In an open letter addressed ti shareholders of Xerox Corp, activist investor Carl Icahn called for the renegotiation if not termination of the firm’s joint venture with Fujifilm Holdings and reiterated his demand for a change of leadership at Xerox.
Icahn’s letter adds to Darwin Deason’s voice, another majority stock owner at Xerox who demanded that Xerox make public the terms of the deal it has with Fujifilm which he thinks is probably “one-sided”.
“We are obviously in favor of renegotiating the joint venture agreement to make it more favorable for Xerox,” said Icahn. “This should have been done a long, long time ago.”
Terming Deason’s criticism as “false and misleading”, Xerox stated it was aware of Icahn’s letter and that it was “focused on creating value for all shareholders and will continue to take action to achieve this objective.”
The 5 decade old venture, in which Fujifilm owns 75% and the remaining 25% is owned by Xerox, is a pillar of Fujifilm’s business and accounts for nearly 50% of the group’s overall operating profit.
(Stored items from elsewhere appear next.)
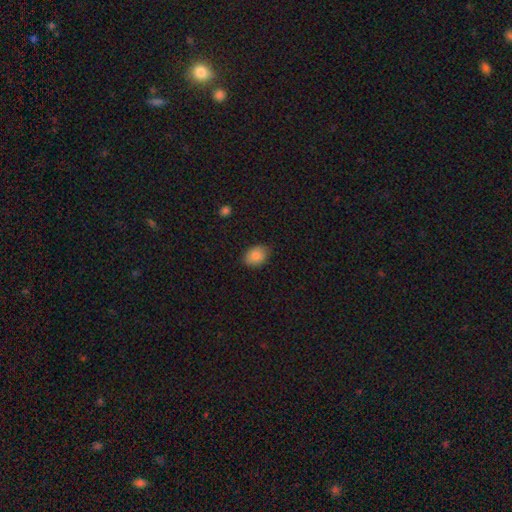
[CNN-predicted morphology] smooth_or_featured: smooth (p=0.88) [alt: star or artifact p=0.08]
how_rounded: in between (p=0.78) [alt: round p=0.21]
merging: none (p=0.83) [alt: minor disturbance p=0.14]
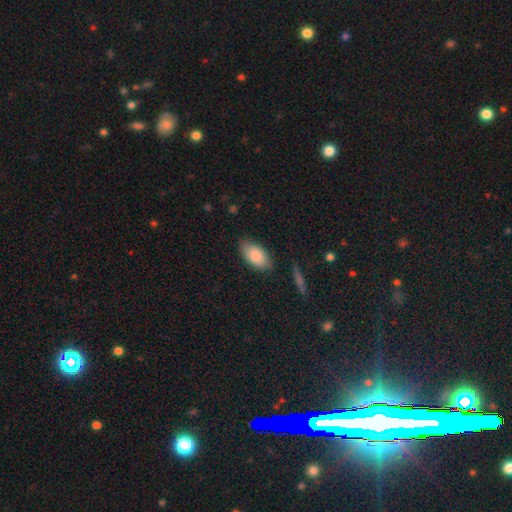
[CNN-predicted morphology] Overall: smooth (86%). How rounded: in between (93%). Merging: none (81%).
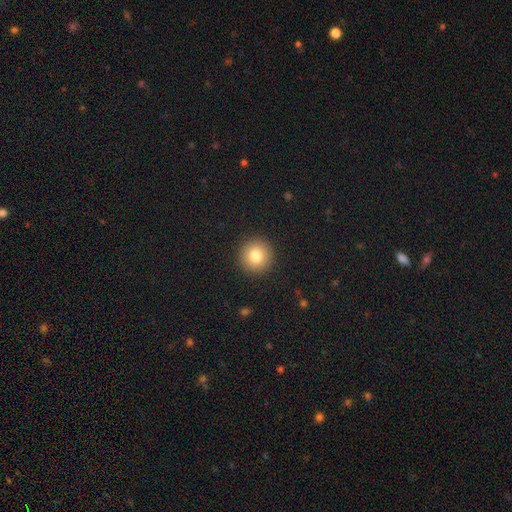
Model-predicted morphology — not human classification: Smooth or featured? smooth (80%)
How rounded? round (95%)
Merging? none (92%)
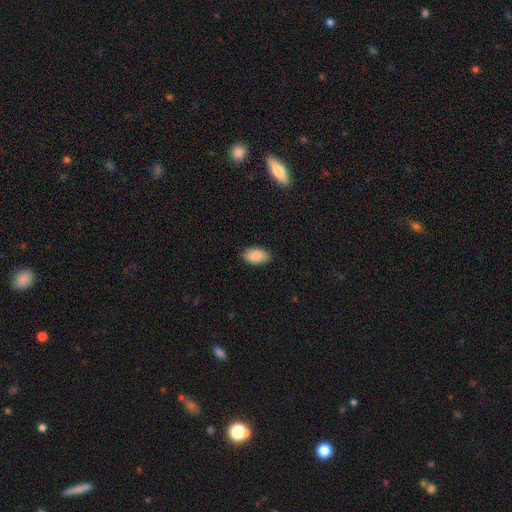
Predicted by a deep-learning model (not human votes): A smooth galaxy with no disk features (89%) that is in between round and cigar-shaped (94%). Merging: none (88%).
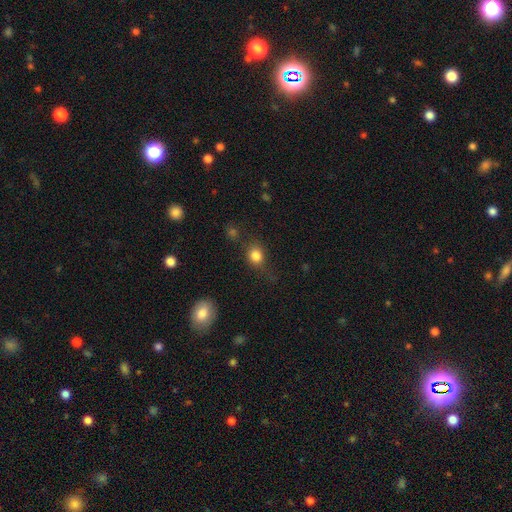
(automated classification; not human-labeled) This appears to be a smooth galaxy with no disk features (81%) that is round (70%). Merging: none (66%).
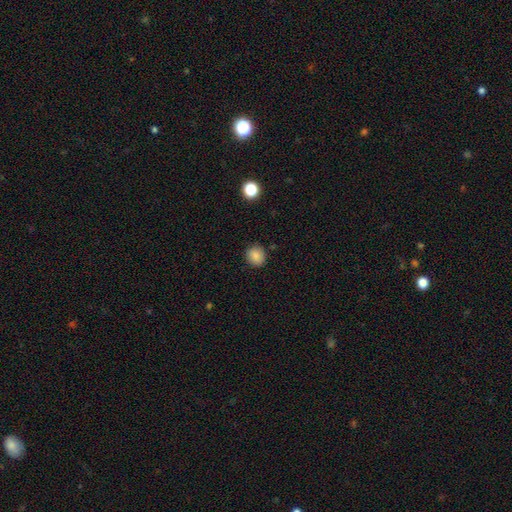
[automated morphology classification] This appears to be a smooth galaxy with no disk features (86%) that is round (81%). Merging: none (87%).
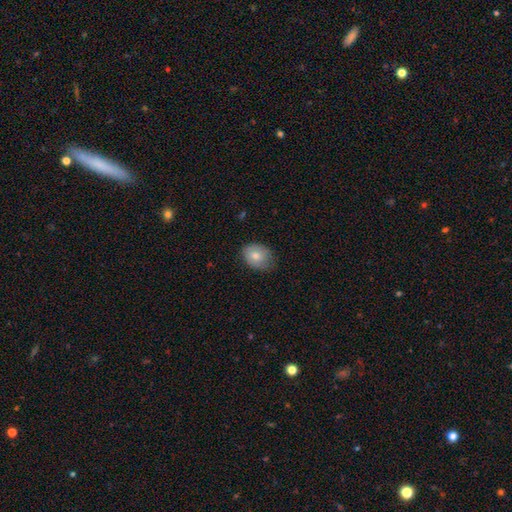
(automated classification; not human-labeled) A smooth galaxy with no disk features (80%) that is in between round and cigar-shaped (62%). Merging: none (68%).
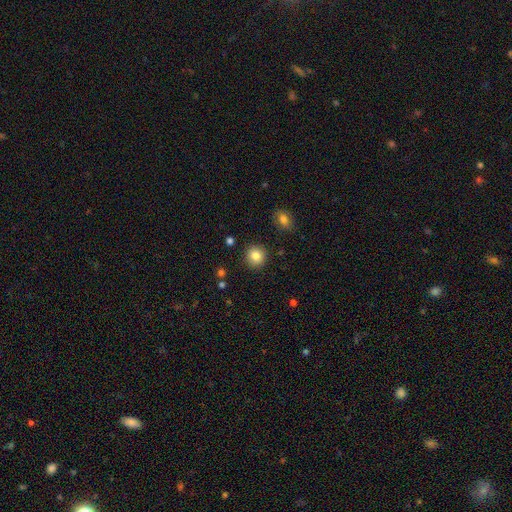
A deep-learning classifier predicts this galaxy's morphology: type=smooth (85%); roundness=round (90%); merging=none (90%).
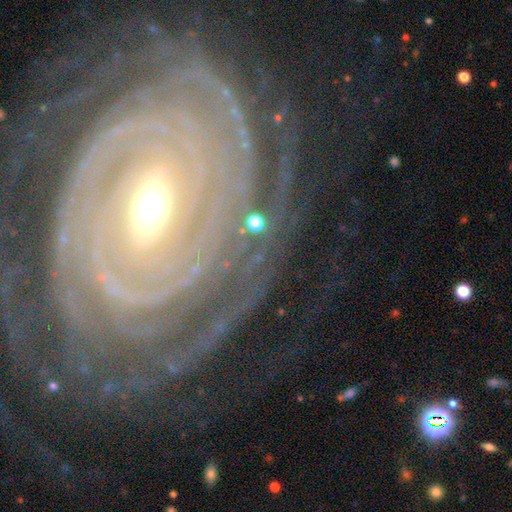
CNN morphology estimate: A featured or disk galaxy (90%) with a strong bar (34%, tied with weak), more than 4 (24%) tight (87%) spiral arms (97%) and a moderate central bulge (64%). Merging: none (78%).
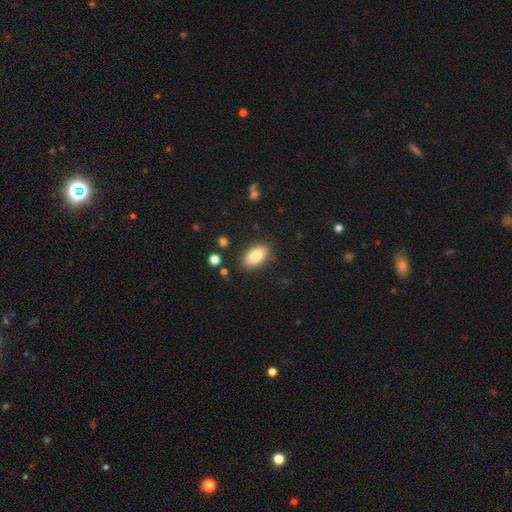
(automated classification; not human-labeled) This is clearly a smooth galaxy (81%). How rounded: clearly in between (92%). Merging: clearly none (86%).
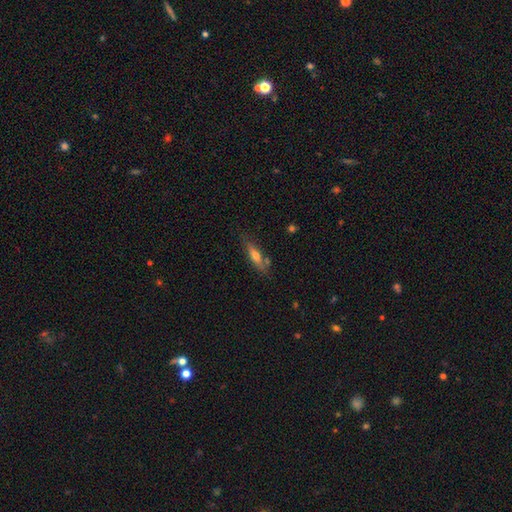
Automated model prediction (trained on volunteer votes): The model was most divided on "smooth or featured": smooth: 58%, featured or disk: 36%, star or artifact: 7%. More confident: merging — none (71%); how rounded — cigar-shaped (64%).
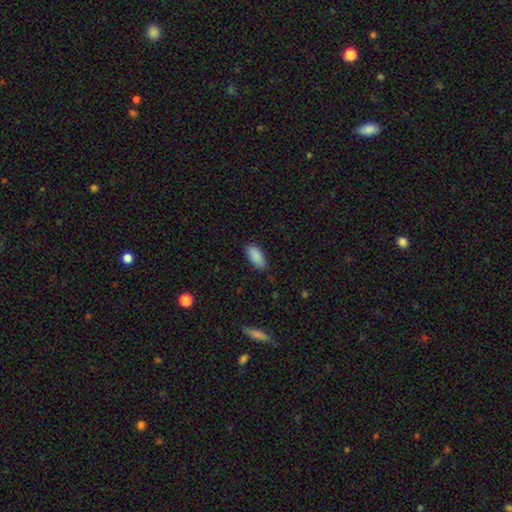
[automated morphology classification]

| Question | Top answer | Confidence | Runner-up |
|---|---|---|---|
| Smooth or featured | smooth | 89% | star or artifact (7%) |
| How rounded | in between | 89% | cigar-shaped (9%) |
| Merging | none | 82% | minor disturbance (14%) |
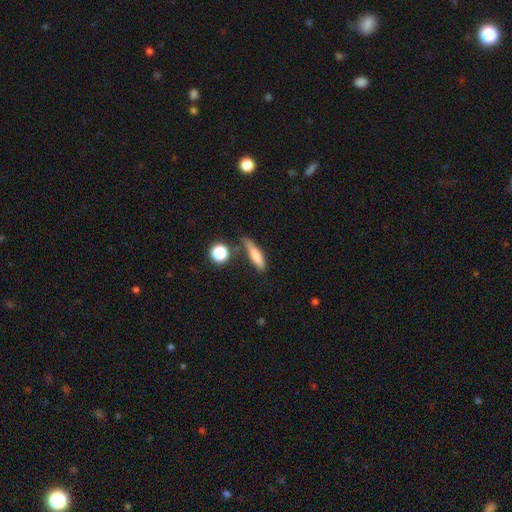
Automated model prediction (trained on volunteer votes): A smooth galaxy with no disk features (74%) that is cigar-shaped (72%). Merging: none (60%).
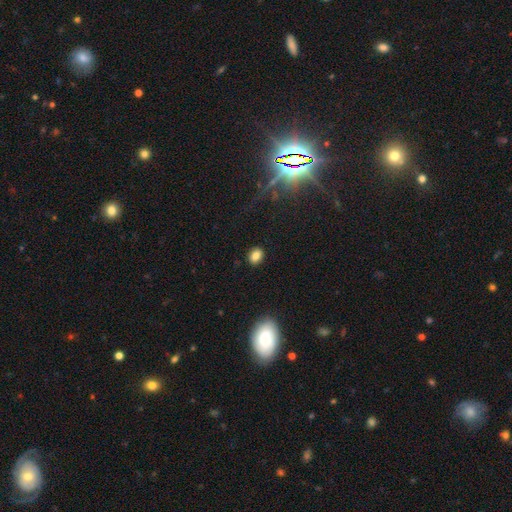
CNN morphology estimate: Q: Smooth or featured?
A: smooth (82%); runner-up: star or artifact (12%)
Q: How rounded?
A: in between (59%); runner-up: round (40%)
Q: Merging?
A: none (88%); runner-up: minor disturbance (8%)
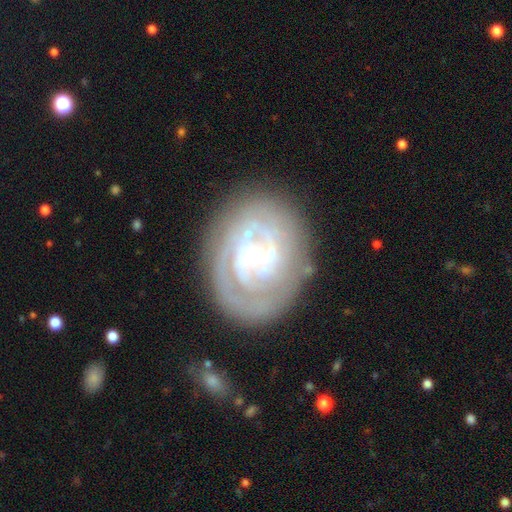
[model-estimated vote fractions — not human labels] Morphology: type=featured or disk (82%); edge-on=no (97%); bar=weak (42%); spiral arms=yes (90%); winding=tight (63%); arm count=2 (39%); bulge=small (72%); merging=none (73%).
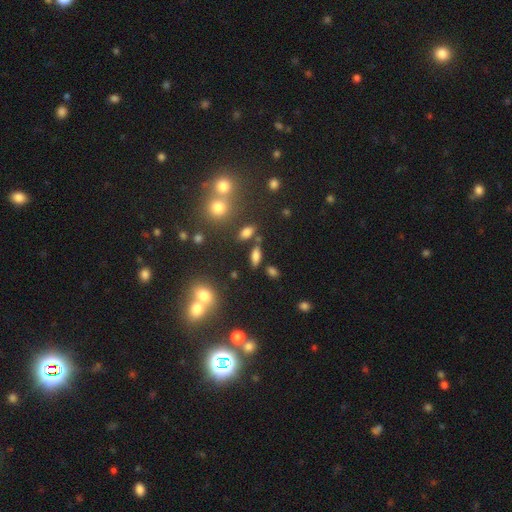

However the venture has limited future prospects given the declining demand for office printing.
The joint venture, Fuji Xerox, reported an operating profit of around $750 million on sales of $10 billion in the year ended March 2017.
It covers the Asia-Pacific region including Japan and China.
While declining to comment on Icahn’s letter, Fujifilm is aiming to expand the joint venture with a focus on document solutions services and aims at tapping fresh demand in emerging markets, including Asia.
Icahn, who had also previously called for a change of leadership at Xerox, said it was lucid that the firm’s current management was incapable of renegotiating the joint venture in Xerox’s favor.
Last week, the Wall Street Journal had reported that under pressure to find new growth areas for its copier and printer business, Xerox was in talks with Fujifilm, a Japanese camera maker, which includes a change in control of Xerox.
Analysts at Deutsche Bank in a report to clients earlier this week stated they do not see much advantage in Fujifilm taking a larger stake in Fuji Xerox given the current market climate. However if Xerox were to increase its stake in the Fuji Xerox joint venture it “could push for a more aggressive integration with Fuji Xerox that could have cost benefits”.
“We believe drastic action is needed NOW because we fear that failing to replace Jeff Jacobson as (Xerox) CEO could inevitably result in the loss of our entire investment,” wrote Icahn.
On Thursday, Xerox’s shares fell by 1.2% to $31.53. They have however risen by more than 3% since January 10, the day before WSJ submitted its report.
Fujifim’s shares have edged up by 0.6% on early Friday afternoon and have changed little during that same period.